Dillard then recounts how she ran upstairs to urge her parents to come view her find. “Chance of a lifetime” in her estimation. But her mother, while pleased for her, declined to join her in her basement lab. As Annie returned to the basement, she had an epiphany:

“She did not say, but I understood at once, that they had their pursuits (coffee?) and I had mine.  She did not say, but I began to understand then, that you do what you do out of your private passion for the thing itself. I had essentially been handed my own life.”

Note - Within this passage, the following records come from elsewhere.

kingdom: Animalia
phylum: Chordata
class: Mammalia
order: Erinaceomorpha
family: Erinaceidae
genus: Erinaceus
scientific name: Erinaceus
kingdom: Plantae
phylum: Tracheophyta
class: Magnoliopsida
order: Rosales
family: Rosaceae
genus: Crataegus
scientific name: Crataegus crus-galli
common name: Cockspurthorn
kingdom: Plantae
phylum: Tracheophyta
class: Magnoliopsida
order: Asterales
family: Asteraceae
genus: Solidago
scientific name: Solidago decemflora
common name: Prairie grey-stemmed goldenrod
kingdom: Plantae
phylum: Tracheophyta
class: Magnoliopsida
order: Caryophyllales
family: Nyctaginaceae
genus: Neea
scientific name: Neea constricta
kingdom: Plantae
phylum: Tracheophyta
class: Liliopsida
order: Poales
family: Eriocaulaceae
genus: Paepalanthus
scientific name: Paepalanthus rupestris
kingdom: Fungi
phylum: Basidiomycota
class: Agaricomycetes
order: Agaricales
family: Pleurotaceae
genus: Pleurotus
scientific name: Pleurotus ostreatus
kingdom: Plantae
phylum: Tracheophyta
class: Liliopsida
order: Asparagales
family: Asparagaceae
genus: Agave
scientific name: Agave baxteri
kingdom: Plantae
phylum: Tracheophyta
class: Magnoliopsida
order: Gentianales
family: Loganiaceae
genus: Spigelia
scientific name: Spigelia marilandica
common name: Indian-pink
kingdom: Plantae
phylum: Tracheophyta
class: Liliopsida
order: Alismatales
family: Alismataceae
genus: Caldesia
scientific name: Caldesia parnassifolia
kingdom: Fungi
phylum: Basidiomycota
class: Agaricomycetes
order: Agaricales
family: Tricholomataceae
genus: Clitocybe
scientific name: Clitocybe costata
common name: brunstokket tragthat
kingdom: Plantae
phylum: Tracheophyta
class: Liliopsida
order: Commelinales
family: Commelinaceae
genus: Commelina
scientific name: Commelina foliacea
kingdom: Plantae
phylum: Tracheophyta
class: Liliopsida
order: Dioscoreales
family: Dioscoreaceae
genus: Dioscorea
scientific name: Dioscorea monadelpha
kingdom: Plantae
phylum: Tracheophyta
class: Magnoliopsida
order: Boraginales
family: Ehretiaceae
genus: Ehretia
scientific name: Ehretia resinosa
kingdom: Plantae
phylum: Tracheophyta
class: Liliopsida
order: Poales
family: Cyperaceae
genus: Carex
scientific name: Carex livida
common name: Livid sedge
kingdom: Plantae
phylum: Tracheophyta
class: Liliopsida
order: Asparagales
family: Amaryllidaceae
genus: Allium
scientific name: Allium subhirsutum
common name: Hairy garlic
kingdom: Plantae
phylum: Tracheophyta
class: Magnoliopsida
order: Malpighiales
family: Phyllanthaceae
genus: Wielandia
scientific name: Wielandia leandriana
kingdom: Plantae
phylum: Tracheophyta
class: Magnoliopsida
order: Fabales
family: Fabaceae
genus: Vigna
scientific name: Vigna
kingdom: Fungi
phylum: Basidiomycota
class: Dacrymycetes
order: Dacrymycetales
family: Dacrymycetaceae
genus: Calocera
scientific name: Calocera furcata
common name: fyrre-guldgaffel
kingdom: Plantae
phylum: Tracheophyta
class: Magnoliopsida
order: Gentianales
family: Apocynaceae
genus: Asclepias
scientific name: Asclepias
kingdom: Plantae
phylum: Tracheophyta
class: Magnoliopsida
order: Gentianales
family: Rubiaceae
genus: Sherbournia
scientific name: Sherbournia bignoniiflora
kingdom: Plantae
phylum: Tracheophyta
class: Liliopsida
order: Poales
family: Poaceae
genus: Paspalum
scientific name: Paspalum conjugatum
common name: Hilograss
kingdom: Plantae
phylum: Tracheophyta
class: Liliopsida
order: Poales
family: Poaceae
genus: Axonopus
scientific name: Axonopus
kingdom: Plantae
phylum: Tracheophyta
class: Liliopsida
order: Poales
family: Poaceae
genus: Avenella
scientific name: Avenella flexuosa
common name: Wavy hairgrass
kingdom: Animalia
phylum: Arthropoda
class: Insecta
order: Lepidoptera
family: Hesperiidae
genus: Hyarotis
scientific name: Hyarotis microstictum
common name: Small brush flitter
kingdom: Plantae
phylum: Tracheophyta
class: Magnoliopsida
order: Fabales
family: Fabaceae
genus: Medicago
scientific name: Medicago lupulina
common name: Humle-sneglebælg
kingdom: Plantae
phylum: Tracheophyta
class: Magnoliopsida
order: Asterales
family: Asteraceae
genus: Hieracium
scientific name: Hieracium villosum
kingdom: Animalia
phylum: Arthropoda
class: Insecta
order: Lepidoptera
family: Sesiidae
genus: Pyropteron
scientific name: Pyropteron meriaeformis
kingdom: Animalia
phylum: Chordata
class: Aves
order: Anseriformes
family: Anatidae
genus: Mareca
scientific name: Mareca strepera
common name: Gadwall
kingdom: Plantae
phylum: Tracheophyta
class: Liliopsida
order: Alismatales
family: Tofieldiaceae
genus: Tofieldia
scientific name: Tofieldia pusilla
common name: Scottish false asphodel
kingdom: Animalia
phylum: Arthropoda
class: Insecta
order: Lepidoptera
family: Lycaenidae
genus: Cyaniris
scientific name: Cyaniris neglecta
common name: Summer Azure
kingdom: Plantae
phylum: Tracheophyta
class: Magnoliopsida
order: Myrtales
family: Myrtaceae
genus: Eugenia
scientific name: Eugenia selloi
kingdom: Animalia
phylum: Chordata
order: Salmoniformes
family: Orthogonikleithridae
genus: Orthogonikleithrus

microscopeHow very fortunate I am to be able to share “my private passion for the thing itself” with a group of students who seem to share that passion. The quote at the end of my campus email is from Katherine Graham: “To love what you do and feel that it matters. Could anything be more fun?”

Guest author, Beth Beverly, on “Laugh and Learn”

Approaching education with a creative learning environment has been a subject discussed for quite some time. I am always enlightened and intrigued to incorporate new ways for students to not only learn the material at hand, but to actually enjoy the process.

 Enjoy learning? Yes! Extensive research has shown that the amount of serotonin released in the brain during pleasurable experiences enhances the ability to retain and recall, thus it makes perfect sense to attempt to make education pleasurable for students. How we as instructors do this is the true question.

  It’s convenient to make a comment such as, “I hope you enjoy this lecture!” However, when you look out amongst the bored stiff, nodding off, doodling, staring blankly into the unknown faces in the room…it’s not hard to figure out that they are far from the word “enjoy.”  Grasping the understanding that education can actually be taught in an enjoyable and even pleasurable way has reshaped the very way that I approach the classroom.

One of the comments that I have found extremely flattering on student evaluations is that students love coming to my class, and have fun learning the difficult material. I start pleasure learning on day one with an introduction to my life. I have found that becoming personal with students makes a huge difference in how they receive you as an instructor. I want my classroom to be relaxed and as stress free as possible, so from the beginning I attempt to make a connection with them that will give them confidence to participate in my open floor policy.

 What’s that? Well, in my class at anytime if someone is struggling, we will pause for a question and answer explanation. The entire class will participate in helping answer questions. Of course, I will guide the session, but this allows students to shine and take pride in what they know. Students love this activity, and I always have great participation. I have over heard several students asking each other, “Hey, what was that you said about antibiotics the other day?” It engages them and helps them be a part of the class as opposed to just sitting there.

Another pleasurable approach I take would be humor. Ask anyone that has taken my class, and I guarantee they can remember at least one silly or funny story that I have told. You’ve heard that laughter is the best medicine…well it’s also a great educator! I have students come into the classroom on the first day of class and say “So what about the honey bees?” or “I’m suppose to ask you about the opossum!” I just smile and assure them I’ll tell that story when the time is right. Having students laugh and learn has been very successful in my class. I give them fun examples that are often real life experiences that they can not only relate to, but remember. Granted I do get some “pity” laughs since not all of my jokes are humorous…but then that’s in the arm anyway.

Attacking education with pleasurable experiences is a wonderful way to help students learn. Many instructors do this already and don’t even realize it! Students gravitate to certain professors because they know the class will be fun or exciting. Incorporating even a small amount of pleasure in the class can make a huge difference!


(pleasureteam note: Elizabeth Beverly teaches a popular course in medical microbiology at Hopkinsville Community College.  Her students love her upbeat personality and her creative teaching style.)